Equally troubling are reports of coercive practices in clinical decision-making, particularly in obstetrics, where families are pressured into consenting to surgical interventions under the specter of imminent danger. The suggestion that a case is “not normal” and requires immediate operative management, often delivered in an atmosphere of urgency, leaves relatives with little choice but to acquiesce. While caesarean sections are, in many instances, medically indicated, their unnecessary proliferation raises concerns about both ethical integrity and patient welfare. Surgical intervention carries its own risks, including infection, thromboembolic events, and long-term reproductive complications.
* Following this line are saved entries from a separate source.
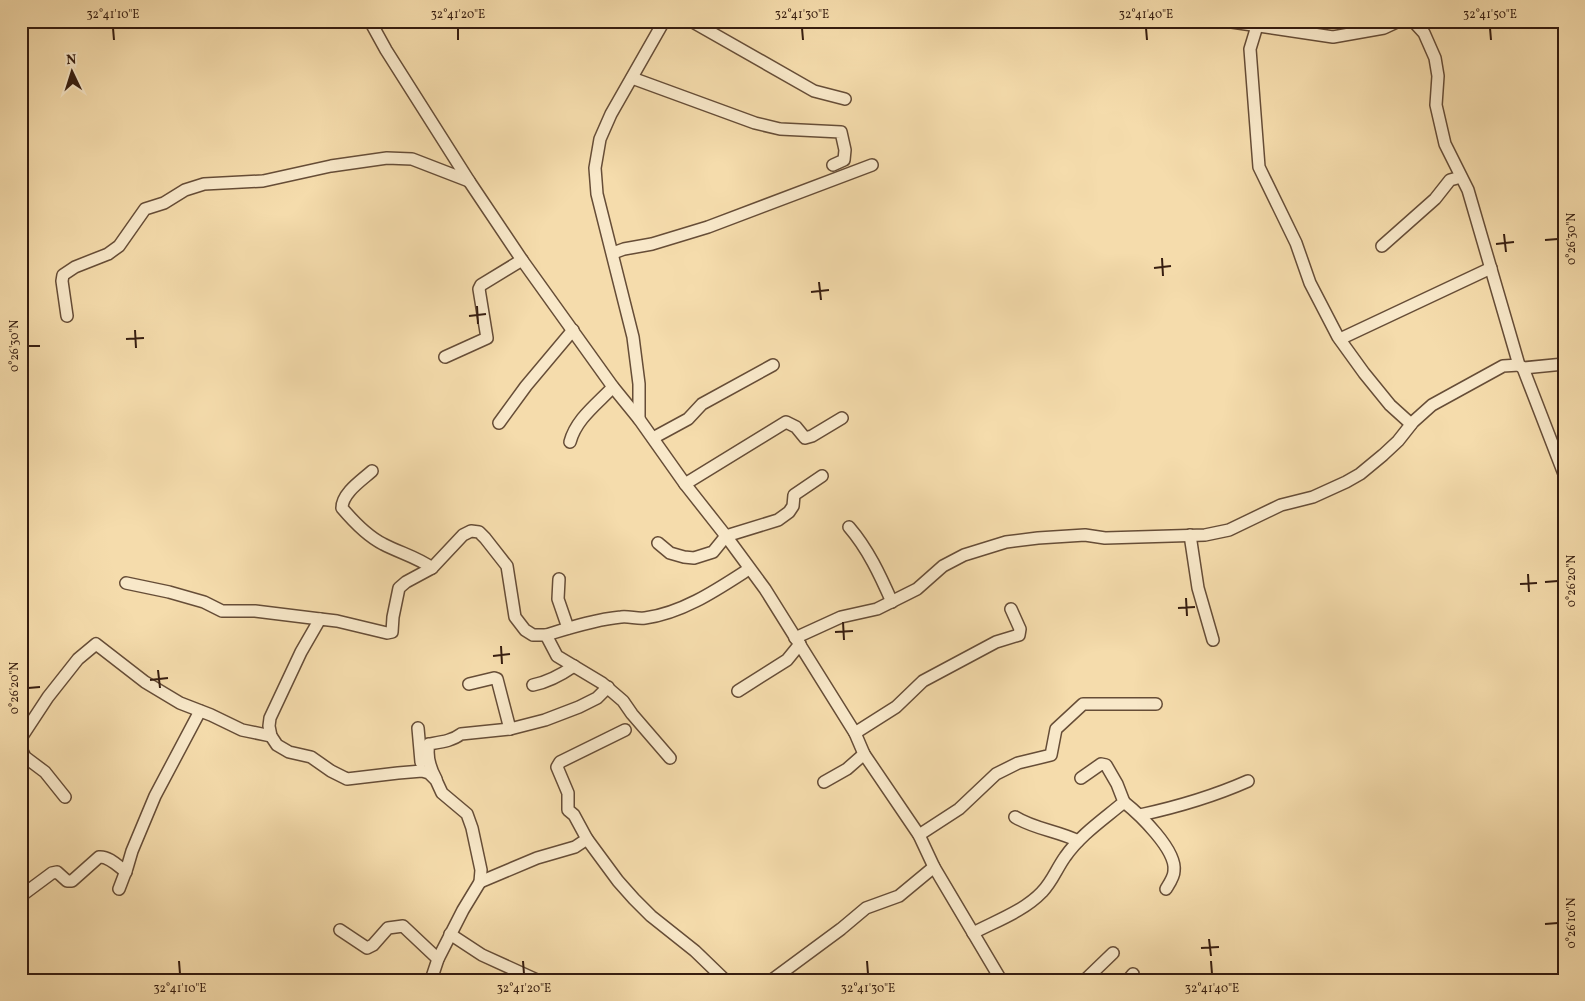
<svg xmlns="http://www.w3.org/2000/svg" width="1585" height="1001" font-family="Vollkorn,serif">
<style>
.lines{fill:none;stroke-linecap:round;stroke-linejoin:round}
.minor-casing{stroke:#664d37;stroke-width:14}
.minor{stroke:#f8e8c9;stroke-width:11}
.ticks{fill:none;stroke:#361d10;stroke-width:2}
.neatline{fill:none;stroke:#361d10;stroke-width:2}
.ticks-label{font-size:12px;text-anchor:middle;fill:#361d10}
</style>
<rect width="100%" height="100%" fill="#f5dcac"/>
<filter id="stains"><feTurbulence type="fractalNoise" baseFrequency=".004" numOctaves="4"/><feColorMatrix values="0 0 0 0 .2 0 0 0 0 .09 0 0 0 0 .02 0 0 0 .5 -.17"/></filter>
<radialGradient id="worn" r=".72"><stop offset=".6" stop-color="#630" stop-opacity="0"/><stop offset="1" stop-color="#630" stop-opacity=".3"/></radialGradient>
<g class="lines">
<g class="minor-casing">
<g id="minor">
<path d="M370 21 386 50 469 181 522 260 613 387 639 419 685 484 726 536 765 589 855 733 864 754 919 835 934 867 1001 980"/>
<path d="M691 21 814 91 845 99"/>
<path d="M1225 21 1333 37 1384 28 1399 21"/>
<path d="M1413 21 1424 33 1435 58 1438 76 1436 105 1445 144 1468 190 1519 365 1523 368 1564 474"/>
<path d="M1257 26 1250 49 1259 167 1296 243 1310 283 1338 337 1364 373 1390 405 1411 424"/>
<path d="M632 78 755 123 780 129 841 132 845 150 844 160 833 165"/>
<path d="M1382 246 1435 199 1450 180 1461 177"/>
<path d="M613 253 624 249 652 244 708 227 872 165"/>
<path d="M67 316 62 281 63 275 75 267 108 254 119 246 145 209 164 203 185 190 204 184 263 181 331 166 387 158 412 159 469 181"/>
<path d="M1340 339 1491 268"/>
<path d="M445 357 487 338 479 289 481 285 522 260"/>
<path d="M1523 368 1564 364"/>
<path d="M639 419V384L633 337 597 194 595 168 600 139 611 114 664 21"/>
<path d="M499 423 526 386 573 330"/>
<path d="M653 438 688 419 702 404 773 365"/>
<path d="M570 442C576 419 597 404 613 387"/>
<path d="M372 471C362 480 342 493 342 508 353 521 367 536 383 544 400 553 417 557 432 568"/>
<path d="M685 484 786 422 796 427 805 438 812 436 842 418"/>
<path d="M849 527C868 549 880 575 892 602"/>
<path d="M1190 535 1198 588 1213 640"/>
<path d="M658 543 670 553 684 557 694 558 713 552 726 536 778 520 789 512 793 506 794 495 822 476"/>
<path d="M559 579 558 599 568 628"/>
<path d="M126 583 169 592 204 602 222 611H255L320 619"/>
<path d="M546 635 557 656 602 683 623 701 632 714 670 758"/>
<path d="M795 638 841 617 877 609 917 589 943 566 964 555 1006 542 1038 538 1085 535 1105 538 1205 535 1229 530 1281 505 1313 497 1346 482 1360 474 1383 455 1398 441 1413 422 1432 405 1503 366 1519 365"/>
<path d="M469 684 494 678 497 679 510 729"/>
<path d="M533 685C548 682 561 675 574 666"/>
<path d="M738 691 787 660 800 644"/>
<path d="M418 728 421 762"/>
<path d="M625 730 560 762 557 767 568 793V810L574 815 587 839 618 881 634 899 651 916 695 951 725 980"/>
<path d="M855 733 896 707 923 681 996 642 1019 635 1020 629 1011 609"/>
<path d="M21 738 48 697 78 659 96 644 145 682 180 703 211 715 242 730 271 736"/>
<path d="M21 749 25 757 45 772 65 797"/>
<path d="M436 779C430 768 426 757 429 744 441 742 452 741 461 734L510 729 545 720 579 707 597 698 608 687"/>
<path d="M824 782 847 769 864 754"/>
<path d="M1124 802C1139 814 1177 850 1174 871 1174 877 1169 884 1166 889"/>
<path d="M1140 815C1177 807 1214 796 1248 781"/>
<path d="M1015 817C1034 829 1058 831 1078 841"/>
<path d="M919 835 959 809 996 774 1018 763 1051 755 1056 729 1083 704H1156"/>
<path d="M480 882 537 858 575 847 587 839"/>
<path d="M119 889 127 868 132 851 155 796 200 711"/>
<path d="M21 896 52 873 57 872 67 881H72L99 857C109 856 118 866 126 872"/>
<path d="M340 930 367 948 373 945 388 928 403 926 438 959"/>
<path d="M973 933C996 921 1024 911 1042 892 1052 882 1057 868 1065 857 1080 835 1104 819 1124 802L1117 784 1106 765 1101 764 1081 778"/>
<path d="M450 934 482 955 537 980"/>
<path d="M431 980 438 959 463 910 480 882 481 870 472 828 467 814 442 793 436 780 429 773 422 771 398 773 347 779 331 771 311 757 289 752 277 745 271 736 269 726 270 718 301 652 320 619 337 621 387 633 392 632 393 617 399 588 406 582 432 568 463 535 471 531 479 532 485 538 507 566 515 617 525 630 533 635H546C569 628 597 619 621 617 629 616 637 619 645 618 683 613 718 589 749 569"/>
<path d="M772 980 841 929 866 908 899 896 934 867"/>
<path d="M1085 980 1113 953"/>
<path d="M1128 980 1133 974"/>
<path d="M1532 980H1533"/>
</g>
</g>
<use href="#minor" class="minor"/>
</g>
<path class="ticks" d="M113 28 114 40M458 28V40M802 28 803 40M1146 28 1147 40M1490 28 1491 40M1504 234 1506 252M1545 240 1558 239M1496 244 1514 242M1162 258 1163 276M1154 268 1171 266M819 282 821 300M811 292 829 290M477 306 478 324M469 316 486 314M135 330 136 348M126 339 144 338M28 346H40M1528 574 1529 592M1545 582 1558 581M1520 584 1537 583M1186 598 1187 616M1178 608 1195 607M843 622 844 640M835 632 853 631M501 646 502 664M493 656 510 654M158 670 160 688M150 680 168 678M28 688 40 687M1545 924 1558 923M1209 939 1211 956M1201 948 1219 947M179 961 180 974M523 961 524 974M867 961 868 974M1211 961 1212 974"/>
<rect width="1585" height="1001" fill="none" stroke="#f5dcac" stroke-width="55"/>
<g transform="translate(72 72) rotate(356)" stroke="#f8e8c9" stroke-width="4" paint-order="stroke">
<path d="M0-4L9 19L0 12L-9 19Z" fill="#361d10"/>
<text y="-8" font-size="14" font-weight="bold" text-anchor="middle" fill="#361d10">N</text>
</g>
<rect x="28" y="28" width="1530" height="946" class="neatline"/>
<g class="ticks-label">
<text x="113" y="18">32°41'10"E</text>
<text x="458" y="18">32°41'20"E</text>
<text x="802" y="18">32°41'30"E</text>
<text x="1146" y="18">32°41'40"E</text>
<text x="1490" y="18">32°41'50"E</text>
<text transform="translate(1571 239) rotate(-90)" y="4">0°26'30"N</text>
<text transform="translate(14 346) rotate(-90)" y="4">0°26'30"N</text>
<text transform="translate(1571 581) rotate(-90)" y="4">0°26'20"N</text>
<text transform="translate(14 688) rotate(-90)" y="4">0°26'20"N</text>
<text transform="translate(1571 923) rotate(-90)" y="4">0°26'10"N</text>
<text x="180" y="992">32°41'10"E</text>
<text x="524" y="992">32°41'20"E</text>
<text x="868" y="992">32°41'30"E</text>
<text x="1212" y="992">32°41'40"E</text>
</g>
<rect width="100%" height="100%" filter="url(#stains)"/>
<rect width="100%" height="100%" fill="url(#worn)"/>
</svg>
In many advanced healthcare systems, a conservative approach is adopted, allowing natural processes to proceed to the fullest extent before resorting to operative measures.

If such trends persist, the consequences will extend beyond individual cases to erode public confidence in the healthcare system as a whole. The question then arises with poignant urgency; who will entrust their loved ones to institutions where dignity and safety are no longer assured? The sanctity of the medical profession must be restored, not merely through punitive measures but through a comprehensive reorientation towards its original principles—compassion, integrity, and accountability.

The physician must once again become a custodian of hope, a figure whose presence reassures rather than intimidates, whose conduct reflects the highest ideals of humanity. Only then can the noble legacy of this sacred profession be preserved, and the trust that has been so gravely shaken be painstakingly rebuilt.